Fri, 26 de February de 2016
Relatórios feitos pela empresa que constrói a hidrelétrica não serão mais a única fonte do Ibama para acompanhar impactos pesqueiros. Compensação adicional pela perda de áreas de pesca deve ser definida pelo órgão.
Após cinco anos de denúncias e protestos contra os prejuízos na pesca decorrentes da instalação da hidrelétrica de Belo Monte (PA), o Instituto Brasileiro de Meio Ambiente (Ibama) reconheceu que a obra impacta negativamente a atividade na região. Em seminário realizado em Altamira, nos dias 17 e 18 de fevereiro, o órgão comprometeu-se a alterar a metodologia de monitoramento da pesca e a estabelecer medidas adicionais de compensação aos pescadores.

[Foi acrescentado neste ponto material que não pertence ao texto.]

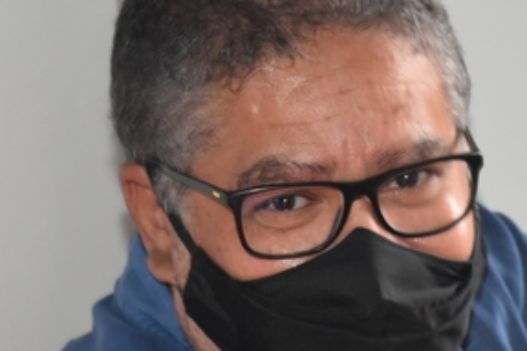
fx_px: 3030
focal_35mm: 207
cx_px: 364
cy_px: 266
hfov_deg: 9.9
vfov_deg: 6.6
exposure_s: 1/60
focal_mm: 62
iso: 900
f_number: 5
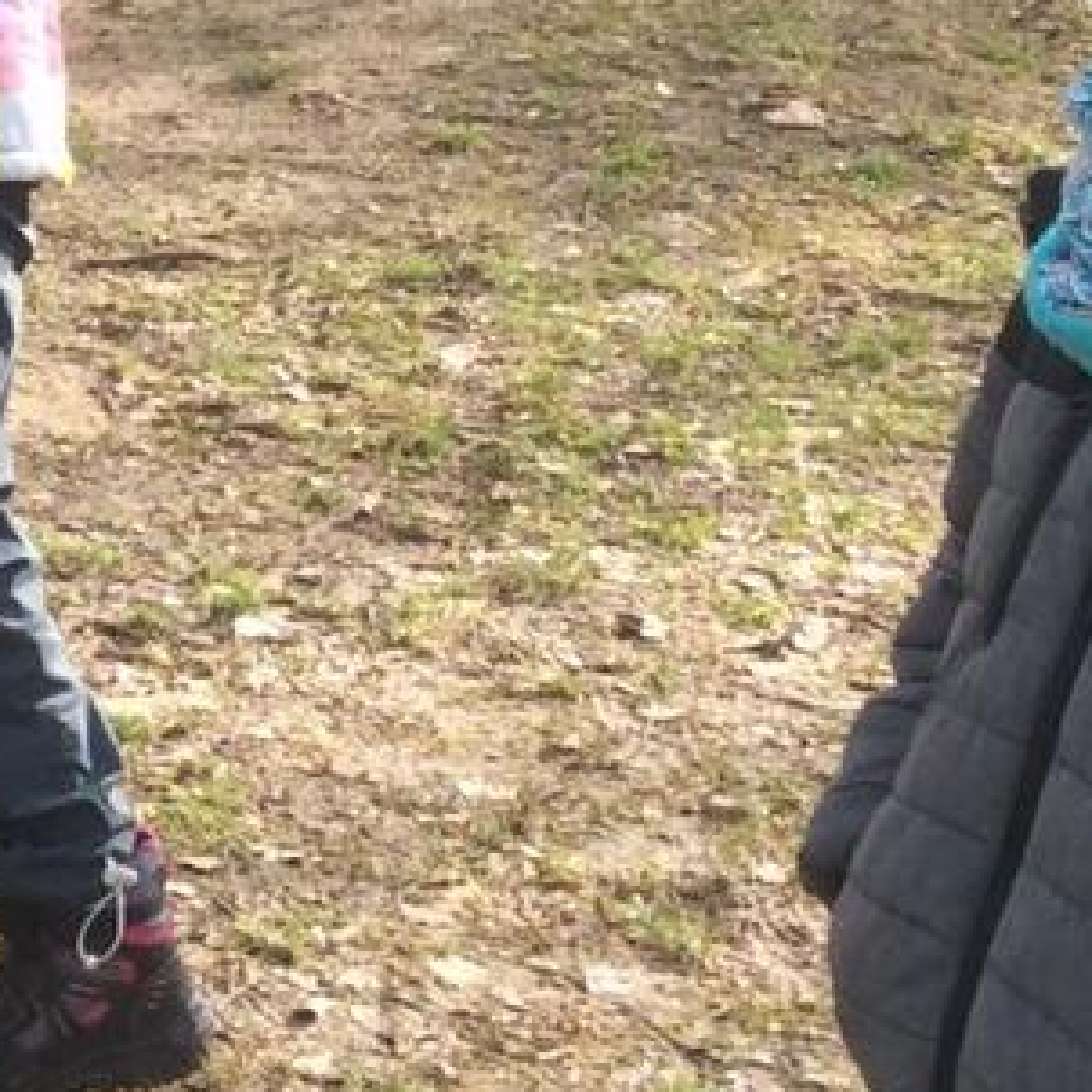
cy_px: 215
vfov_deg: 13.9
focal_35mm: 125
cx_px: -412
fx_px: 4461
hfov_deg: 13.4
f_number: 2.4
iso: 32
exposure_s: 1/344
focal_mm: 3.3
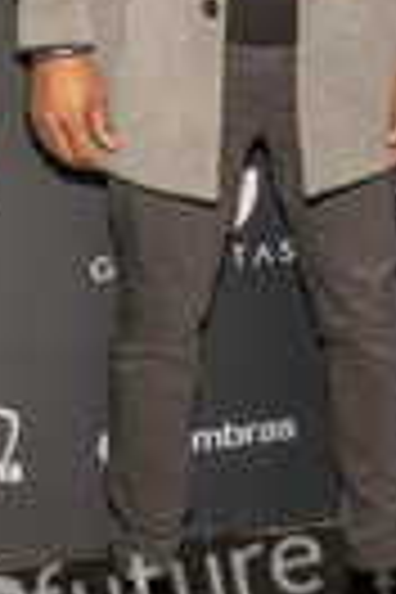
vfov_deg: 22.8
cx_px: 238
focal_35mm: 85
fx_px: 1402
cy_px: -32
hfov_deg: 16.1
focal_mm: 28
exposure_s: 1/200
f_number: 5.6
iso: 800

Agora, os relatórios feitos pela Norte Energia, empresa responsável pela obra, não serão mais a única fonte do Ibama para acompanhar os impactos da usina sobre essas populações já que o monitoramento irá incluir a percepção dos pescadores. Entre os compromissos assumidos, está o de complementar os pontos pesqueiros georreferenciados pela Norte Energia com aqueles mapeados e identificados pelos pescadores na publicação Atlas dos Impactos da UHE Belo Monte sobre a pesca. Sugestões de análises complementares foram apresentadas pelos pescadores e acolhidas pelo Ibama para avançar na mensuração dos impactos reconhecidos (saiba mais).

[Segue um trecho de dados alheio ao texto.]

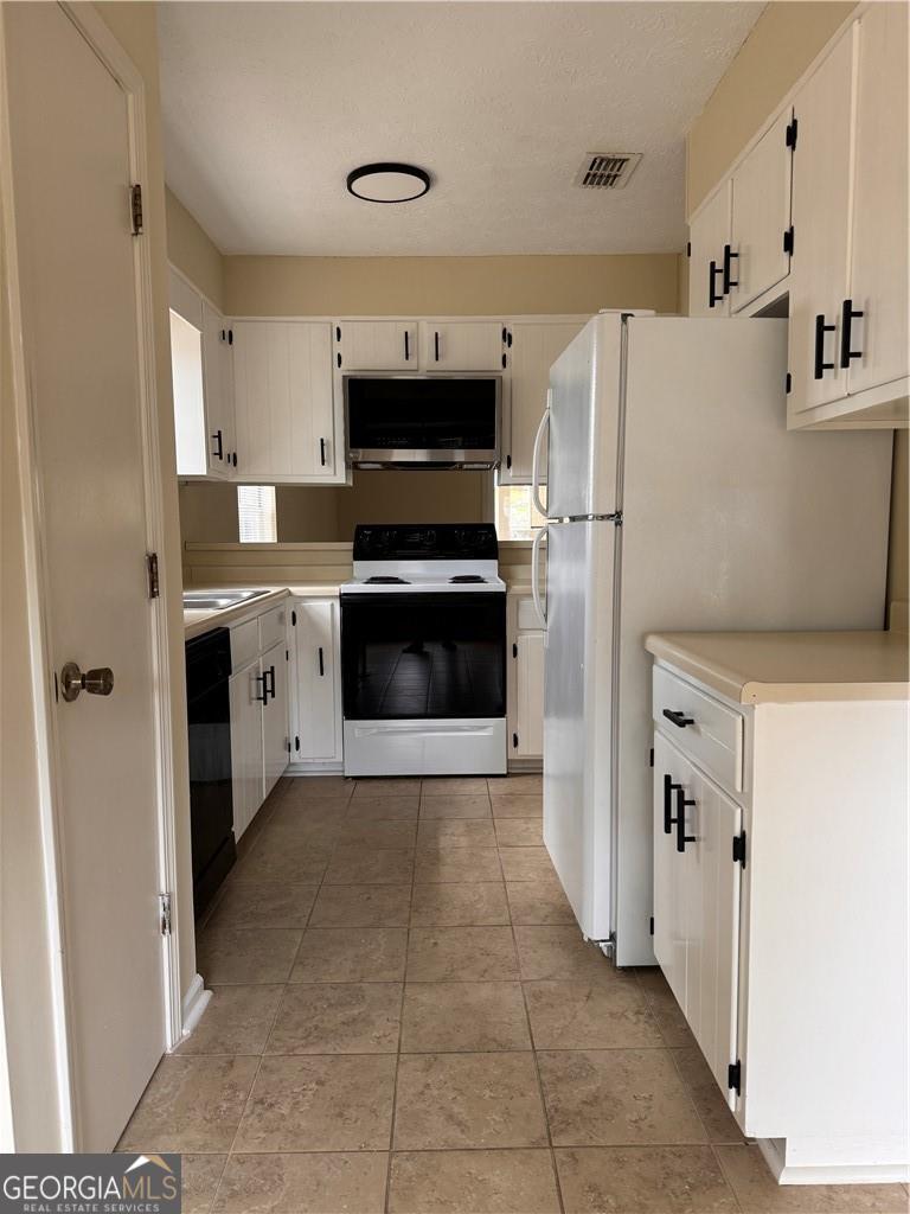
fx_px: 841
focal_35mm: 24
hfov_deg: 56.8
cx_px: 455
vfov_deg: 71.6
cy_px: 607
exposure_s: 1/121
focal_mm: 6.86
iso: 160
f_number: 1.78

“O Ibama assume a responsabilidade de fazer os estudos complementares, e fará o que seja necessário para tanto”, disse Rodrigo Santos, da diretoria de licenciamento do órgão.
Também acordou-se que o próprio órgão licenciador vai realizar a junção do monitoramento oficial da empresa com as observações dos pescadores.

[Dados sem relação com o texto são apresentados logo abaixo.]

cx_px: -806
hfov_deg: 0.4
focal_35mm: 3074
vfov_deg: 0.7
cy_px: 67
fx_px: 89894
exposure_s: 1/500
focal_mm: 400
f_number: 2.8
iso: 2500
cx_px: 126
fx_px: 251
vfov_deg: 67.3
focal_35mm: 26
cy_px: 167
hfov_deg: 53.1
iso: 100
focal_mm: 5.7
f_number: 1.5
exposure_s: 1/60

Os ajustes na metodologia do monitoramento e os debates sobre compensações irão ocorrer no espaço da Comissão da Pesca, fórum previsto no licenciamento e já instituído, mas que antes era coordenado pela Norte Energia. A comissão deve se reunir trimestralmente.
“A novidade para nós é que o Ibama vai assumir a Comissão de Pesca, nos ouvir e
discutir o tamanho do impacto para discutir o tamanho do reparo. Este é o resumo desta reunião”, disse Giacomo Dall´Acqua, presidente da colônia de pesca de Vitória do Xingu, cidade que abriga a casa de força principal da usina.
Entenda
A luminosidade dos canteiros que funcionam 24h, a alteração na turbidez da água e as explosões de dinamite na obra eliminaram áreas de pesca e mudaram a dinâmica pesqueira da região, segundo os pescadores.
Oficialmente, apenas os canteiros de obras e uma pequena faixa de segurança das barragens foram reconhecidos como áreas impraticáveis para a pesca durante a construção da usina. Nenhuma medida de compensação ou mitigação foi definida pela perda dessas áreas. Os pescadores afirmam que a dragagem de ilhas para o fornecimento de areia para a obra e o desmatamento de ilhas e margens também destruíram centenas de outros pontos de pesca. Eles exigem que o órgão ambiental determine uma compensação por isso. Acesse aqui o Atlas dos impactos da UHE de Belo Monte sobre a Pesca.
“Um ponto bastante relevante desta reunião foi o modo como os pescadores articularam seu conhecimento empírico ao conhecimento científico do monitoramento, relacionando-os a alterações sensíveis em seu modo e qualidade de vida”, diz a antropóloga Ana de Francesco, parceira dos pescadores na elaboração do Atlas de impactos de Belo Monte na pesca.
O Ibama concedeu a licença de operação da usina, incluindo como condicionantes a realização de um seminário técnico, com participação dos pescadores da região e de especialistas, para discutir os resultados dos monitoramentos e debater os impactos da usina.
As observações descritas pelos pescadores nunca foram consideradas como dados relevantes para o monitoramento de impactos da Norte Energia. O monitoramento oficial acompanhou apenas a dinâmica de desembarques pesqueiros em escala regional. Isso não permitiu a identificação dos efeitos da construção da usina nas comunidades pesqueiras do entorno da obra.
“Este acontecimento é uma vitória dos pescadores do Xingu. Um marco importante no reconhecimento de impactos e direitos de uma população vulnerável que foi atropelada pelas obras de Belo Monte”, diz André Villas-Bôas, secretário executivo do ISA.